150 anni dell’Archivio di Stato di Roma. 1871-2021

Nell’anno 2021 ricorre il 150° anniversario della fondazione dell’Archivio di Stato di Roma, che venne creato all’indomani della Breccia di Porta Pia per custodire la plurisecolare memoria documentaria dello Stato Pontificio e di Roma capitale. Questo istituto rappresenta un luogo di straordinaria importanza per lo studio e la ricerca, data la rilevanza del patrimonio ivi conservato, da sempre oggetto d’attenzione da parte della comunità scientifica nazionale e internazionale, coprendo esso un arco temporale che va dal IX secolo ai giorni nostri.
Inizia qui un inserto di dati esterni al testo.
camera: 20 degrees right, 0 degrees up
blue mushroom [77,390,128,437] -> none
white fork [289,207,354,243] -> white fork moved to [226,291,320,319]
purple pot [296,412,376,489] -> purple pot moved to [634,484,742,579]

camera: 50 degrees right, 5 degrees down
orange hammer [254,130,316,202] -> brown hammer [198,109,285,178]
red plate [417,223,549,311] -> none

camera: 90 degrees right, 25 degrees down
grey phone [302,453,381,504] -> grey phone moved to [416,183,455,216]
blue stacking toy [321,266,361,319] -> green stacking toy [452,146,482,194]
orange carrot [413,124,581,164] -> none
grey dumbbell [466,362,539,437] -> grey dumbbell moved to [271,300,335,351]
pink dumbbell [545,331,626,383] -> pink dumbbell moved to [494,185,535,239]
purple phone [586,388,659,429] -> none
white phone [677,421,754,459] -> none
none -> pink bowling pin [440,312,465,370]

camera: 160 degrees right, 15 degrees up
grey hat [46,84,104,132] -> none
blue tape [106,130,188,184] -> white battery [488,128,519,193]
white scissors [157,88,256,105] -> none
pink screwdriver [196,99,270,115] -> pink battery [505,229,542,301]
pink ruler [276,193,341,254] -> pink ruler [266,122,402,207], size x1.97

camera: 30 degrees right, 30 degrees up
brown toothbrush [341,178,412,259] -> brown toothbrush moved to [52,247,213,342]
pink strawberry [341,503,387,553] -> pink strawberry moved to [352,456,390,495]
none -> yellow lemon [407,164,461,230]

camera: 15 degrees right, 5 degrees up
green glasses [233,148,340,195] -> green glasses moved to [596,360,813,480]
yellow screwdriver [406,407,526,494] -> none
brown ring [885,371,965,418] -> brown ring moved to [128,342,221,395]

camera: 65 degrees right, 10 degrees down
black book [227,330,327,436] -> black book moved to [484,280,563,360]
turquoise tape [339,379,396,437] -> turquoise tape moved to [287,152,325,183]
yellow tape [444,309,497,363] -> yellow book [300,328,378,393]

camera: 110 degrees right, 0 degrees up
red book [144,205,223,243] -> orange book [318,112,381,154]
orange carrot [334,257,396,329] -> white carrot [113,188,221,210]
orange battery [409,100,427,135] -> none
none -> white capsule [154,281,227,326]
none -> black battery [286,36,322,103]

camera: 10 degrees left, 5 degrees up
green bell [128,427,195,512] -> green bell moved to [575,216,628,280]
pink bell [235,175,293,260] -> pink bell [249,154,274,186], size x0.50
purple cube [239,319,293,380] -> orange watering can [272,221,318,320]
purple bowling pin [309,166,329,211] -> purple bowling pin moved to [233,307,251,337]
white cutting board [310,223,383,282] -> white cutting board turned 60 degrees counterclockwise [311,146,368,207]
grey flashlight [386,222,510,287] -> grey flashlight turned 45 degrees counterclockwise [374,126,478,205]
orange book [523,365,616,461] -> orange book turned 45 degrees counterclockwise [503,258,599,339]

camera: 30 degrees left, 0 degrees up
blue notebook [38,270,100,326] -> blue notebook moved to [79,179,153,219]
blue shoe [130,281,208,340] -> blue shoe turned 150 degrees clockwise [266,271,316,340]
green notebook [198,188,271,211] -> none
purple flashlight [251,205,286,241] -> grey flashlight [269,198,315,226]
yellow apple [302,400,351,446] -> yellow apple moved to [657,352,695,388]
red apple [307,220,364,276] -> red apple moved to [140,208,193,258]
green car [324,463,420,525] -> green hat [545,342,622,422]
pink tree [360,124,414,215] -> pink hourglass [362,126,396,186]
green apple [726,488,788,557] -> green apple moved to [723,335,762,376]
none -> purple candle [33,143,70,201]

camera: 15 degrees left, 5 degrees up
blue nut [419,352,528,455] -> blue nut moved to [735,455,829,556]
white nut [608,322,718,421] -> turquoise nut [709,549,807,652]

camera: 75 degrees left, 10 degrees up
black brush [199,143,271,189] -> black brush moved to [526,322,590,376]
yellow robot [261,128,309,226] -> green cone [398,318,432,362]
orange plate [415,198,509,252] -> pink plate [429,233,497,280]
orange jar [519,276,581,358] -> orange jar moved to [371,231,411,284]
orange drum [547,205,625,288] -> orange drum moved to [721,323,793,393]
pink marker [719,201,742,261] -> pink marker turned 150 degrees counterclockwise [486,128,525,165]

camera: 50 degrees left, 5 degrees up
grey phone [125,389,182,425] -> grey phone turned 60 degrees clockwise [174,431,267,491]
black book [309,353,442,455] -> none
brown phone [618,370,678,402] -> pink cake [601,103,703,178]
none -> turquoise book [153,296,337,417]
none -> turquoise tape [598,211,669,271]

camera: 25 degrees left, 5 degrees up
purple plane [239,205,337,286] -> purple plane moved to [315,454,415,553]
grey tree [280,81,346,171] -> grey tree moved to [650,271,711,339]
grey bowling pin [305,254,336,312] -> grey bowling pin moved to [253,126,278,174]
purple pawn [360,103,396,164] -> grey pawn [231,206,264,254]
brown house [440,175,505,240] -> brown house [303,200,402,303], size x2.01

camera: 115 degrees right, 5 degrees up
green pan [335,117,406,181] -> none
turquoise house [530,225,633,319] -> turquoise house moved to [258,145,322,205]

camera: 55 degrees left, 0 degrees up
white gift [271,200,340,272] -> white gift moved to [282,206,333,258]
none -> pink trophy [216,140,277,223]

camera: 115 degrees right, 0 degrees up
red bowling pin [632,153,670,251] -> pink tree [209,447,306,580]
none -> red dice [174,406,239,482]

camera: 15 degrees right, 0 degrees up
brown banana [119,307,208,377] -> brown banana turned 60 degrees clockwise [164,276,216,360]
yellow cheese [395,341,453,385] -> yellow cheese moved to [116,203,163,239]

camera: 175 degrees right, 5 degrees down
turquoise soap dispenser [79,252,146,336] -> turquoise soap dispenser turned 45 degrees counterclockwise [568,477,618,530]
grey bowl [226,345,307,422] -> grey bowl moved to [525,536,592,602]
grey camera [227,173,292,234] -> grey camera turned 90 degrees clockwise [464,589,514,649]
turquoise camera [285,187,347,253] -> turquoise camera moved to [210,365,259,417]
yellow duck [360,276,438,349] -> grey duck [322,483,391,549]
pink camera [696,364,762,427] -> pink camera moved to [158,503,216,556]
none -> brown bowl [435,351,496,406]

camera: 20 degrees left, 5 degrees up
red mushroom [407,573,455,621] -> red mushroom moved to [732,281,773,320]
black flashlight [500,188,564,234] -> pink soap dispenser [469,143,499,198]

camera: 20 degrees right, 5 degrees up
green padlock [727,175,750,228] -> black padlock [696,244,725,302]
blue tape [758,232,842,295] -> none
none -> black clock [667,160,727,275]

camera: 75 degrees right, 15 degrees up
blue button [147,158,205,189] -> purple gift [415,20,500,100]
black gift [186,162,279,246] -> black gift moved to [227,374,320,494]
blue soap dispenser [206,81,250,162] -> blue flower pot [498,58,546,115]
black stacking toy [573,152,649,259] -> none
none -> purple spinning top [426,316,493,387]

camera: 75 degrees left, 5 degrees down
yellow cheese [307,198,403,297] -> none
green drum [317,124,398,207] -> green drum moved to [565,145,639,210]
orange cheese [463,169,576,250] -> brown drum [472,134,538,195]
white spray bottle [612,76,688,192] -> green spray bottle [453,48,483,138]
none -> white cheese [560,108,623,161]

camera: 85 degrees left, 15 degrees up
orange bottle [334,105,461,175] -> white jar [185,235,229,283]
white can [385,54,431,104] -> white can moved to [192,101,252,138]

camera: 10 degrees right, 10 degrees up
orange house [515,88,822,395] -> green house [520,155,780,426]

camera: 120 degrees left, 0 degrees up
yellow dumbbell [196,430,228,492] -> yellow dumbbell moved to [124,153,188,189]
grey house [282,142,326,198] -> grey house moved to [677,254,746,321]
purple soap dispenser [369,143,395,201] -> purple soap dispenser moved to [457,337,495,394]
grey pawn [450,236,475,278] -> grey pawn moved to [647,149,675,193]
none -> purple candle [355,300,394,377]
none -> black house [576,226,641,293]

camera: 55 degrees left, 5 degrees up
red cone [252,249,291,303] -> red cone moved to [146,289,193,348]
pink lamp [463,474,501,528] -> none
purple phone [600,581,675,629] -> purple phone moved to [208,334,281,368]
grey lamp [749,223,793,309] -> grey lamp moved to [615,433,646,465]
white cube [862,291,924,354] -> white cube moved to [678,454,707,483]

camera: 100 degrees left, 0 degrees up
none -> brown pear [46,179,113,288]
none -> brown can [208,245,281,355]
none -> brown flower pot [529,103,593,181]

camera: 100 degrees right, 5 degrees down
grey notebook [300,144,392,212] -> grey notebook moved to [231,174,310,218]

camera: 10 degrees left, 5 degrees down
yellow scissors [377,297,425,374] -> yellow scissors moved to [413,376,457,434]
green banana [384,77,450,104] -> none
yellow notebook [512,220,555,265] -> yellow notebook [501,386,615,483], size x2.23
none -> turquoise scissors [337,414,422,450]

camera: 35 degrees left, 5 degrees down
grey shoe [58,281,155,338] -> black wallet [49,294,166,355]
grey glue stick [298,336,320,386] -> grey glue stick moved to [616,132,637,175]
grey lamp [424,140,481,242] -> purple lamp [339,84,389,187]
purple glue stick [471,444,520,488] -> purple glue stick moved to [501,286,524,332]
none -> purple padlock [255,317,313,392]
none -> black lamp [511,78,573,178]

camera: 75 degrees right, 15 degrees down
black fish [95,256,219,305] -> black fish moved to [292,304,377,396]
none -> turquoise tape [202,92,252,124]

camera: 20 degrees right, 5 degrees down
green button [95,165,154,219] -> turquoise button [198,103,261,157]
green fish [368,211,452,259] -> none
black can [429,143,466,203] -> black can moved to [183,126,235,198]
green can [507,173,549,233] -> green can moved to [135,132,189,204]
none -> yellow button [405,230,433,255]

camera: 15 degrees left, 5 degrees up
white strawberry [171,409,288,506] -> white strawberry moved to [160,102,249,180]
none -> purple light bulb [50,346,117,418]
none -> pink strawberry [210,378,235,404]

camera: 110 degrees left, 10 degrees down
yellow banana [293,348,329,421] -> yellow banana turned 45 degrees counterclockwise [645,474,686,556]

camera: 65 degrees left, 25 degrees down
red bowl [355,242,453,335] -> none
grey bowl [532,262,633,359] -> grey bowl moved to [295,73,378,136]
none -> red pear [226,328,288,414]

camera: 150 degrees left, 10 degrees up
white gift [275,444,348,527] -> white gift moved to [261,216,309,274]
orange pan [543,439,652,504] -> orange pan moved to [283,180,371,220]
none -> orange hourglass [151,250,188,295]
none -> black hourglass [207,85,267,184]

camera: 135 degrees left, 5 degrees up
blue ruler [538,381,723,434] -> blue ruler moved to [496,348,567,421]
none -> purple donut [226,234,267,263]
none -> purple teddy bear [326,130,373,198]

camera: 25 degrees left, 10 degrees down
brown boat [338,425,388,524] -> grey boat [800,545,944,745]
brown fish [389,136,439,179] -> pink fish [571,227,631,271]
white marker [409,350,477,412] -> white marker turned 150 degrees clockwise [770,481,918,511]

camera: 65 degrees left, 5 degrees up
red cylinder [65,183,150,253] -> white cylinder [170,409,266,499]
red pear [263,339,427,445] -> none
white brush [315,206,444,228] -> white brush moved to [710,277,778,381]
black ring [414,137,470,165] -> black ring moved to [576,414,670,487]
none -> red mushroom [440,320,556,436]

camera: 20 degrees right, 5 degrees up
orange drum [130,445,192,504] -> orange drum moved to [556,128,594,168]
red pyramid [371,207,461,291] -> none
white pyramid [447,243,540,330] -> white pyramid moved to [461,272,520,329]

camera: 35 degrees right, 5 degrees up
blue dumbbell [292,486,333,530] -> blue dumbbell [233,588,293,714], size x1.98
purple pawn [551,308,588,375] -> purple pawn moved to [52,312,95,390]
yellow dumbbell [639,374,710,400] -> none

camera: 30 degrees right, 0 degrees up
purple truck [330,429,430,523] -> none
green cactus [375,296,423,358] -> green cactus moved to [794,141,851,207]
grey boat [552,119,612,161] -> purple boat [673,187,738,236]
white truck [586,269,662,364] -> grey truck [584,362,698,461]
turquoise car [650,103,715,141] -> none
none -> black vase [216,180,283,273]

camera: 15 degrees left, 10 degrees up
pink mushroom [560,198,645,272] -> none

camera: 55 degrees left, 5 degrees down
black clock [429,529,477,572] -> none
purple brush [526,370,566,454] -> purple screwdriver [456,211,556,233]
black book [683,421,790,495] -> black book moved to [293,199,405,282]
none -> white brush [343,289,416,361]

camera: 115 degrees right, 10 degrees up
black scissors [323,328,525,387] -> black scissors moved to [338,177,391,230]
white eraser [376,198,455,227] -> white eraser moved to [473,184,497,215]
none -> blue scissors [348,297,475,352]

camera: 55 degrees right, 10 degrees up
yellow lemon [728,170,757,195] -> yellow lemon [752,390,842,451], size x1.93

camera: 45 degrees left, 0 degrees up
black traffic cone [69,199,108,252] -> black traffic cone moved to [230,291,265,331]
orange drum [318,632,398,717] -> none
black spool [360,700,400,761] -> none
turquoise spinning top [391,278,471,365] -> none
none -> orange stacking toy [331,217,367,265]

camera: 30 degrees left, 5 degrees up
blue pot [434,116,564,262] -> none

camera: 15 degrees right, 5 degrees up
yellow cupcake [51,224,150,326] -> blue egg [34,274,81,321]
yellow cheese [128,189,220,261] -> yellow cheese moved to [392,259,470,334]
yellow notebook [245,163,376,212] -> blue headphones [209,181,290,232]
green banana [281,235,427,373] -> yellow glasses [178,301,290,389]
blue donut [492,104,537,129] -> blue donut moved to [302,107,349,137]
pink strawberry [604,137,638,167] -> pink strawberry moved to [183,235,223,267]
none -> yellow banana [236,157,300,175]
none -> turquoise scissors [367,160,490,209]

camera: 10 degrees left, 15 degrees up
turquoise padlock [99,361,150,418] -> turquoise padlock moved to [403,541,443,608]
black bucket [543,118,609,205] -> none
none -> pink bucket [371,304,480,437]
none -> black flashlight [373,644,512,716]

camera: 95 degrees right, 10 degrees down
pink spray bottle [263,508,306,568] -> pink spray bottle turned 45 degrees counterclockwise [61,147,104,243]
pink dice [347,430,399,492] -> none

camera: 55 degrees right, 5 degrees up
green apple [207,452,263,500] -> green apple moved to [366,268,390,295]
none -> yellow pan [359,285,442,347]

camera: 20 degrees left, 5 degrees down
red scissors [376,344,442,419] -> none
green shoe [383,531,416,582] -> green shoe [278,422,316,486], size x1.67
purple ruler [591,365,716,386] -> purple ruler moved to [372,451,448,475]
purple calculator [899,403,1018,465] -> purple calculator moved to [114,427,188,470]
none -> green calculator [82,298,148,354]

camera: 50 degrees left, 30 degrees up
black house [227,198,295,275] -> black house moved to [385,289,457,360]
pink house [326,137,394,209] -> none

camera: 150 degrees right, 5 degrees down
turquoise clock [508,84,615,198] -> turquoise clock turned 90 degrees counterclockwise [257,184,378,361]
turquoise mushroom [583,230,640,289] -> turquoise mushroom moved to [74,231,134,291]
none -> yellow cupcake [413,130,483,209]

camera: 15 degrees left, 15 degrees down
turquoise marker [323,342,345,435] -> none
Qui infatti sono custodite pergamene e codici altomedievali ma anche le lettere originali scritte durante la prigionia dall’onorevole Aldo Moro.

Contrariamente a quanto era avvenuto in altre realtà statali preunitarie (Firenze, Milano, Venezia, Napoli), la nascita a Roma di un Archivio di Stato costituì un fenomeno tardivo. Fu infatti solo nel 1871 che le carte, testimonianza della storia plurisecolare del dominio temporale dei papi, divennero accessibili agli studiosi, dopo secoli di segretezza durante i quali gli arcana imperii – su cui i pontefici basavano la legittimazione del proprio potere – erano stati riservati a quella ristretta élite di amministratori e burocrati cui competeva l’amministrazione dello Stato.

La creazione a Roma di un Archivio di Stato rappresentò dunque un evento dal forte impatto politico e culturale, che suscitò gli entusiasmi della frangia più laica e anticlericale del mondo intellettuale, così come la disapprovazione di quanti si mostravano ancora sostenitori dell’assolutismo monarchico dei pontefici.

Sin dalla sua fondazione, le scritture conservate nell’istituto romano attirarono l’attenzione di studiosi di grande levatura, non solo poiché Roma rappresenta un oggetto di studio di dimensione universale, ma anche perché, data la particolare natura dello Stato pontificio, le carte che qui vennero custodite erano lo specchio dell’intero orbe cattolico.

Se inizialmente le ricerche condotte si indirizzarono principalmente verso la paleografia e la diplomatica, con il Novecento vennero realizzati fondamentali lavori di natura storica o legati agli studi artistici e architettonici, come testimoniato dalle iniziative dedicate a figure quali Caravaggio e Borromini, che hanno lasciato tracce notevoli della loro vita e della loro opera nelle carte romane.

Un ruolo fondamentale nella fruizione di questo immenso patrimonio documentario è stato svolto da più generazioni di archivisti che hanno prestato la loro opera nell’Archivio di Stato di Roma, a partire da Eugenio Casanova che, nel ruolo di direttore, fu il primo docente universitario di archivistica in Italia, nonché autore di un famoso manuale ancora oggi oggetto di riflessione critica.

La vocazione allo studio e alla ricerca che caratterizza l’Archivio di Stato di Roma sin dalle origini, è rimarcato anche dal luogo che da quasi un secolo lo ospita: il complesso borrominiano di Sant’Ivo, che per oltre cinquecento anni aveva costituito lo scenario in cui si erano mossi professori e alunni dell’antica Università La Sapienza, trasformatasi proprio nel 1870, con l’annessione di Roma allo Stato Sabaudo, da università pontificia in università italiana.